As I held those brown bits of paper, I reflected upon how much journalism has changed since those glory days of the late 1970's.  It was only a few years after Watergate, and journalism schools were filling up like recruiting stations after Pearl Harbor.  In my ten-year journalism career with four different newspapers, I was trained to dig for stories, to look for multiple points of view, to be respectful and protective of sources, and to keep my opinions out of my reporting.  Today, an ever-growing class of non-professional or "alternative" journalists scorn objectivity as a false creed.  Jane Hamsher, who runs a political web site called Firedoglake.com, told the Times, "Journalists should be loyal to their readers - NOT to their subjects."

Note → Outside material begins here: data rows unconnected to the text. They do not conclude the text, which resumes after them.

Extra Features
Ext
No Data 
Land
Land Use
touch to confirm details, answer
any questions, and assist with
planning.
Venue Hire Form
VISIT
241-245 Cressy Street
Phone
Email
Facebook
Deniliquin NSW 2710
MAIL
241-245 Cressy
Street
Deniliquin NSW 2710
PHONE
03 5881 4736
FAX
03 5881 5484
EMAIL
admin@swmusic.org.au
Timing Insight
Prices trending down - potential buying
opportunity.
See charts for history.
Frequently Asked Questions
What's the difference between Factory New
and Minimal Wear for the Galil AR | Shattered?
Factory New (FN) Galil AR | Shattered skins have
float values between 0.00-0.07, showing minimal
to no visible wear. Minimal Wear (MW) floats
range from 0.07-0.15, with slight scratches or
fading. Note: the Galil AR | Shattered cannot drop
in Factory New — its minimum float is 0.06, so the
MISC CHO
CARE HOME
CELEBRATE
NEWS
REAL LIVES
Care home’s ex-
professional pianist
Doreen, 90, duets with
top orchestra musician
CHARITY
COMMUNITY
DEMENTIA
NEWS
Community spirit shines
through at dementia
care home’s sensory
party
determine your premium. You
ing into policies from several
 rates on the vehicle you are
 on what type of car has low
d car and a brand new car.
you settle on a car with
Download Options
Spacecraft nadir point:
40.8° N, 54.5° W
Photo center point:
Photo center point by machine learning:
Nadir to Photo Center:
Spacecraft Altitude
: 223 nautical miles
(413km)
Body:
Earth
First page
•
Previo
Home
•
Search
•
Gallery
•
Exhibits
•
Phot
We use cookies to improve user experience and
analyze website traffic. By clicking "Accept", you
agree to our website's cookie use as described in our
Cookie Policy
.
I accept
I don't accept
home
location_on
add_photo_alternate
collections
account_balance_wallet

Over those thirty years, the gap between news and entertainment narrowed both in ownership and in presentation.  Talk radio became ubiquitous.  National and state public radio stations came into being.  Reporting scandals at the New York Times and Washington Post tarnished their revered authority. "Reality TV" gave us a new oxymoron.  And many young people - like our twenty-something sons - found Comedy Central more credible than network news.  
       
Of course, the greatest change was the Internet - which now provides instant access not only to stalwarts like the BBC and CNN,  but also to all the newspapers and news services we'll ever want to read. It also brings discussion groups, neighborhood bulletin board,s and the multifarious clipping services of our friends.  
     
The Web's extraordinary search capacity has allowed more of us to do our own digging and reporting.  YouTube and blogs are also building a digital Information Mall of the World, full of self, stupidity, sham - and significance.
   
But this profusion of news has spawned one immense unintended consequence.  Under the new journalistic rules, there are no rules, no gate keepers, no editors.  As the Web drenches us with individual prejudices and preconceptions of every shade and stripe, it becomes a tempting echo chamber for our own views. This poses a greater burden on ordinary citizens to separate the wheat from the chaff - and not keep the chaff!  
      
So it would seem that even with new journalism, one fundamental thing remains the same - the citizen's responsibility to evaluate all this new information and then ACT - do something constructive with it  - the better to contribute to a democratic society.